Katzenstein, Markowitz, and Schtoil are residents of the Oscar and Ella Wilf Campus for Senior Living in Somerset.
Filming began in fall 2018. “It may have started with me, but it was a total team effort,” said Baltuch. “Donna did a marvelous job setting up the interviews, and David’s production of the film is simply outstanding….”
“It all came together, better than I thought it might,” said Schwartz. “Everybody’s hard work made it what it was.”
“Children of the Holocaust Remember,” added Baltuch, is “a record that is important to the entire community.”
Terrence said he was thrilled to interview his grandfather and learn the whole story of his family’s emigration — from Holland to Jamaica, then to Curacao — where Harold Fischel grew up — and finally to America.
“I had heard only bits and pieces,” said Terrence, a Bernards High School freshman. “It’s important for all of those my age to learn what went on in the Holocaust.”
In the film, Lurie, who was sent to Buchenwald at age 14, talks about a harrowing “sport” Nazi guards engaged in to terrorize Jews arriving at the concentration camp. They would grab a baby from its mother, throw the baby into the air, and impale the baby on a bayonet, laughing all the while. Lurie remembers such an incident where his cousin was the mother whose baby was killed so brutally.
The Monroe resident also talks about being forced on a death march “in freezing weather, wearing only wooden shoes and pajamas” — the camp’s striped uniform.
Schtoil mentions the humiliation of having to wear the star of David badge in Paris.
Katzenstein, whose family spent several years in Kenya thanks to a cousin’s law firm in Nairobi that arranged immigration papers for her family in 1939, emphasizes in the film that a tragedy like the Holocaust must never happen again.

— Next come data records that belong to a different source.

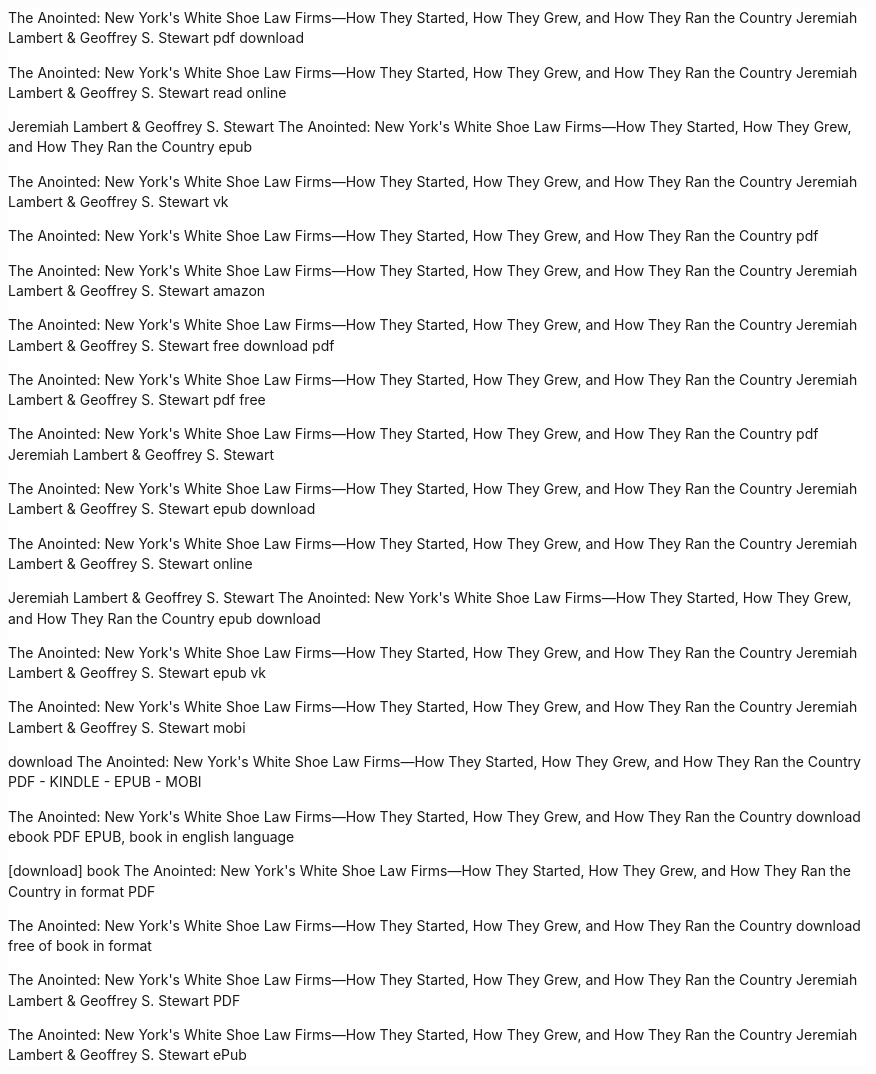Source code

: The Anointed: New York's White Shoe Law Firms―How They Started, How They Grew, and How They Ran the Country Jeremiah Lambert & Geoffrey S. Stewart pdf download

The Anointed: New York's White Shoe Law Firms―How They Started, How They Grew, and How They Ran the Country Jeremiah Lambert & Geoffrey S. Stewart read online

Jeremiah Lambert & Geoffrey S. Stewart The Anointed: New York's White Shoe Law Firms―How They Started, How They Grew, and How They Ran the Country epub

The Anointed: New York's White Shoe Law Firms―How They Started, How They Grew, and How They Ran the Country Jeremiah Lambert & Geoffrey S. Stewart vk

The Anointed: New York's White Shoe Law Firms―How They Started, How They Grew, and How They Ran the Country pdf

The Anointed: New York's White Shoe Law Firms―How They Started, How They Grew, and How They Ran the Country Jeremiah Lambert & Geoffrey S. Stewart amazon

The Anointed: New York's White Shoe Law Firms―How They Started, How They Grew, and How They Ran the Country Jeremiah Lambert & Geoffrey S. Stewart free download pdf

The Anointed: New York's White Shoe Law Firms―How They Started, How They Grew, and How They Ran the Country Jeremiah Lambert & Geoffrey S. Stewart pdf free

The Anointed: New York's White Shoe Law Firms―How They Started, How They Grew, and How They Ran the Country pdf Jeremiah Lambert & Geoffrey S. Stewart

The Anointed: New York's White Shoe Law Firms―How They Started, How They Grew, and How They Ran the Country Jeremiah Lambert & Geoffrey S. Stewart epub download

The Anointed: New York's White Shoe Law Firms―How They Started, How They Grew, and How They Ran the Country Jeremiah Lambert & Geoffrey S. Stewart online

Jeremiah Lambert & Geoffrey S. Stewart The Anointed: New York's White Shoe Law Firms―How They Started, How They Grew, and How They Ran the Country epub download

The Anointed: New York's White Shoe Law Firms―How They Started, How They Grew, and How They Ran the Country Jeremiah Lambert & Geoffrey S. Stewart epub vk

The Anointed: New York's White Shoe Law Firms―How They Started, How They Grew, and How They Ran the Country Jeremiah Lambert & Geoffrey S. Stewart mobi

download The Anointed: New York's White Shoe Law Firms―How They Started, How They Grew, and How They Ran the Country PDF - KINDLE - EPUB - MOBI

The Anointed: New York's White Shoe Law Firms―How They Started, How They Grew, and How They Ran the Country download ebook PDF EPUB, book in english language

[download] book The Anointed: New York's White Shoe Law Firms―How They Started, How They Grew, and How They Ran the Country in format PDF

The Anointed: New York's White Shoe Law Firms―How They Started, How They Grew, and How They Ran the Country download free of book in format

The Anointed: New York's White Shoe Law Firms―How They Started, How They Grew, and How They Ran the Country Jeremiah Lambert & Geoffrey S. Stewart PDF

The Anointed: New York's White Shoe Law Firms―How They Started, How They Grew, and How They Ran the Country Jeremiah Lambert & Geoffrey S. Stewart ePub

“We say, ‘Never Again,’” she said, “but we must make certain.”
George Wolf, director of special projects for The Blue Card, will serve as a speaker at Friday’s event.
“The synagogue reached out to us to be involved,” Wolf said. “We are glad to be a part of it.”
If you go
What: Shabbat service and screening of “Children of the Holocaust Remember”
When: Friday, May 3, 7:30 p.m.
Where: Congregation Har Shalom, Warren
Cost: Free
Contact: 908-273-8130
The screening will follow a Yom HaShoah candle-lighting ceremony and Kabbalat Shabbat services.